Provided text>
Referring to Figs. 2 and 3, an exemplary seismic isolation assembly 100 includes a
first or lower support plate 104 and a second or upper support plate 110. Each of the lower
and upper support plates 104, 110 are made from a suitable structural material, such as
stainless steel, and disposed in substantially parallel relation with one another. The
perspective view of Fig. 2 shows that the lower support plate 104 is attached, such through the
use of bolts (not shown) secured through openings 105 extending through the thickness of the
lower support plate 104 to a support structure on the ground. As more clearly seen in Fig. 3, a
spacing 117 is defined between an upper surface or side 109 of the lower support plate 104
and a lower surface or side 111 of the upper support plate 110, as discussed herein.
According to this embodiment, the lower support plate 104 is substantially rectangular in terms
of configuration, with each corner 107 of the lower support plate 104 being beveled. The
upper support plate 110 is smaller in terms of its overall length and width dimensions than that
of the lower support plate 104. For purposes of this exemplary embodiment, the upper support
plate 110 is further defined by a substantially octagonal shape defined by respective sides 115.
It should be noted, however, that the herein described configuration is exemplary and other
suitable polygonal shapes, including circular configurations, could be alternatively provided for
either or both of the lower and upper support plates 104, 110, provided each are substantially
planar. When assembled, the upper support plate 110 is substantially centered above the
lower support plate 104, the support plates being disposed in a substantially horizontal
configuration. A top or upper side 112 of the upper support plate 110 includes at least one set
of openings 119 that are spaced and configured for fixedly and securely retaining an end of the
structure to be isolated.

Data provided>
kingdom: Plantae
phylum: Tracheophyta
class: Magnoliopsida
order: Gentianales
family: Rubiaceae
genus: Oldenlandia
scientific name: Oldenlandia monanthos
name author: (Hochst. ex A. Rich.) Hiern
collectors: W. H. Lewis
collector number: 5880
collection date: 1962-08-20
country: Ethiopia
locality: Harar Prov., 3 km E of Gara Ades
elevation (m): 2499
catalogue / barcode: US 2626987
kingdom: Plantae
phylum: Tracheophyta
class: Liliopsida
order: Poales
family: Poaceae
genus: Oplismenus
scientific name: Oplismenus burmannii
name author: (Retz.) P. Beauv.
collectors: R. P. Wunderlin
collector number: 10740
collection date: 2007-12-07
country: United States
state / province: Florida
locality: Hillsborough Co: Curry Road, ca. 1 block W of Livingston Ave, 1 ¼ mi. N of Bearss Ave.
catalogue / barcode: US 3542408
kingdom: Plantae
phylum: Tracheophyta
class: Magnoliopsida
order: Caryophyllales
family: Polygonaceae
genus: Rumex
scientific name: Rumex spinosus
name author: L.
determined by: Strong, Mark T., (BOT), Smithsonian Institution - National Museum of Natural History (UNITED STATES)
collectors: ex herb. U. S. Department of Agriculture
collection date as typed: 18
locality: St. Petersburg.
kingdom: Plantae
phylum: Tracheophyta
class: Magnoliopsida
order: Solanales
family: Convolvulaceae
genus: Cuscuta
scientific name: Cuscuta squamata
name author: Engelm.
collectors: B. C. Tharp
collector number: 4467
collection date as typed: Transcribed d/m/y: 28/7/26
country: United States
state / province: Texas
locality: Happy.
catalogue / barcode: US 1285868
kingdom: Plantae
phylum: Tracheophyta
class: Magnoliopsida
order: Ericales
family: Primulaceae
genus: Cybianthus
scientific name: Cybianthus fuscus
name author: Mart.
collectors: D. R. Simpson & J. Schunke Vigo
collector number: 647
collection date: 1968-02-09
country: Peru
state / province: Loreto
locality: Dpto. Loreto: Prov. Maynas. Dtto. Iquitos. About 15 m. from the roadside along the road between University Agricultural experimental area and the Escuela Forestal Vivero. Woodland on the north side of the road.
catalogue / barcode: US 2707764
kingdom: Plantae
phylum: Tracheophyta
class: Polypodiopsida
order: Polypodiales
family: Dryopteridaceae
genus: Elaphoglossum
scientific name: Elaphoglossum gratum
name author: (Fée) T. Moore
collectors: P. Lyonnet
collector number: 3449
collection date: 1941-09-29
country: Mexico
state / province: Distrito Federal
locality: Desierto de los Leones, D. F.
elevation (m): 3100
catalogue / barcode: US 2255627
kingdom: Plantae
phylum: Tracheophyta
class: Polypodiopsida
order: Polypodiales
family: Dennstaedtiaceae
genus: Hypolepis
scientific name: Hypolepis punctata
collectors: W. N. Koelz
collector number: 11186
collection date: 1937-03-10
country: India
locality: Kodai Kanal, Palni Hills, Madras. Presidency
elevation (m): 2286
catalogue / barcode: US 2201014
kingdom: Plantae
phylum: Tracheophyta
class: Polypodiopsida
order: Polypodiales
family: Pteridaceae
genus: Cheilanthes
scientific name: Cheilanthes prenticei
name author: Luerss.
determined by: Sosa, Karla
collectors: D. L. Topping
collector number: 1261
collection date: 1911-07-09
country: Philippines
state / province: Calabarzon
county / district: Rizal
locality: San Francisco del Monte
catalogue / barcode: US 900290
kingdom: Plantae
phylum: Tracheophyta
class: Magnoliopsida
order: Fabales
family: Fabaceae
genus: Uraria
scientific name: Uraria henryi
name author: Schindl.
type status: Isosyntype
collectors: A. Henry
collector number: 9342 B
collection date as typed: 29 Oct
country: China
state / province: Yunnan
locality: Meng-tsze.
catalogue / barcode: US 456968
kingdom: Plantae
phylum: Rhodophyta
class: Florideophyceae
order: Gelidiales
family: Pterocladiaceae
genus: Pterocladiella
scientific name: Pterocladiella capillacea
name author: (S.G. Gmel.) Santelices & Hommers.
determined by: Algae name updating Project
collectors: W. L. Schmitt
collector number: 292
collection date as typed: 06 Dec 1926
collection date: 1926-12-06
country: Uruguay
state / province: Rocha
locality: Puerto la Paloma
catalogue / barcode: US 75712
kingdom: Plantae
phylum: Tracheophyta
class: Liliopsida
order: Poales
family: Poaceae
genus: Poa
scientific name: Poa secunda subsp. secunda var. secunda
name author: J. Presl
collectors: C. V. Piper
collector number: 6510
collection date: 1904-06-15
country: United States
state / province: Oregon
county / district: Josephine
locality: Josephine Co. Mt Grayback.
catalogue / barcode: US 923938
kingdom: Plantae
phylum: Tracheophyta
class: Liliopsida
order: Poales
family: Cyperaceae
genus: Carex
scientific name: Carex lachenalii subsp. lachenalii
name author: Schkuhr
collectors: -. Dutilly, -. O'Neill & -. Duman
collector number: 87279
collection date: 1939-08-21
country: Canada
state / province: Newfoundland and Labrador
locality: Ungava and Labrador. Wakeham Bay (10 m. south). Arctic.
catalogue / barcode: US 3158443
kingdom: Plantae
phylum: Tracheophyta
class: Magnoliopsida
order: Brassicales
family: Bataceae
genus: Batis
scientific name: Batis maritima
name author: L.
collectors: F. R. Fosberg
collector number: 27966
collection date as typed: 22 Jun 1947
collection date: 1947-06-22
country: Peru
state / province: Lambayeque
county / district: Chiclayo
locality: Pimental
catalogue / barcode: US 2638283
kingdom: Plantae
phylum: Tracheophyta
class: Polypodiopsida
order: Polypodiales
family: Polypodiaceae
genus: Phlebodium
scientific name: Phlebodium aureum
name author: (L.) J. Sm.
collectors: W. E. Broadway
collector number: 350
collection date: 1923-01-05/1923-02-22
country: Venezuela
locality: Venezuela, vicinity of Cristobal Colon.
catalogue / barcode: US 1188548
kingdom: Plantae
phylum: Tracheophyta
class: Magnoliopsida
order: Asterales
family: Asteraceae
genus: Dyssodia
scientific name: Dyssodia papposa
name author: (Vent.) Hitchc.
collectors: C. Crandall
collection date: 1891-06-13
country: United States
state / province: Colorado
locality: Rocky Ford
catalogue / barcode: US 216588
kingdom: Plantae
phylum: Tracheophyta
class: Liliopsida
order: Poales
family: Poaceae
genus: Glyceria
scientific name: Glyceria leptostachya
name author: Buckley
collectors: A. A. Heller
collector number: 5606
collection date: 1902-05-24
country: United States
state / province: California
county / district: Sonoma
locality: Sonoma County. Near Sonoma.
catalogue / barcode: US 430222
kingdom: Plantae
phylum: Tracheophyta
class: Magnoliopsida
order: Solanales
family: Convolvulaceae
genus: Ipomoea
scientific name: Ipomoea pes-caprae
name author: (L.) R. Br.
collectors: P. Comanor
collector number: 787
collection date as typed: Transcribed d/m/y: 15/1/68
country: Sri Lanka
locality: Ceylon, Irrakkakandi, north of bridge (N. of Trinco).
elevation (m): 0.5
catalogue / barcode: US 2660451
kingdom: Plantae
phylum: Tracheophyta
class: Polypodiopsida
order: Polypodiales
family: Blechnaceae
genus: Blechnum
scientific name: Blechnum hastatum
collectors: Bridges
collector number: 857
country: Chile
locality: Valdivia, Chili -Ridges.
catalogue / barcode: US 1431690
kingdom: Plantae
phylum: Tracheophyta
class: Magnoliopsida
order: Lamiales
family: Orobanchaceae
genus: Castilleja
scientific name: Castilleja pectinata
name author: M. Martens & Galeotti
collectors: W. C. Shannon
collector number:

Problems to solve>
#1 In the seismic isolation assembly description, what shape does upper support plate 110 have in this embodiment?
#2 List every feature of upper support plate 110 that the seismic isolation assembly description identifies with its own reference numeral.

Solution list>
#1 A substantially octagonal shape defined by sides 115.

#2
- Lower surface or side 111
- Sides 115
- Top or upper side 112
- Openings 119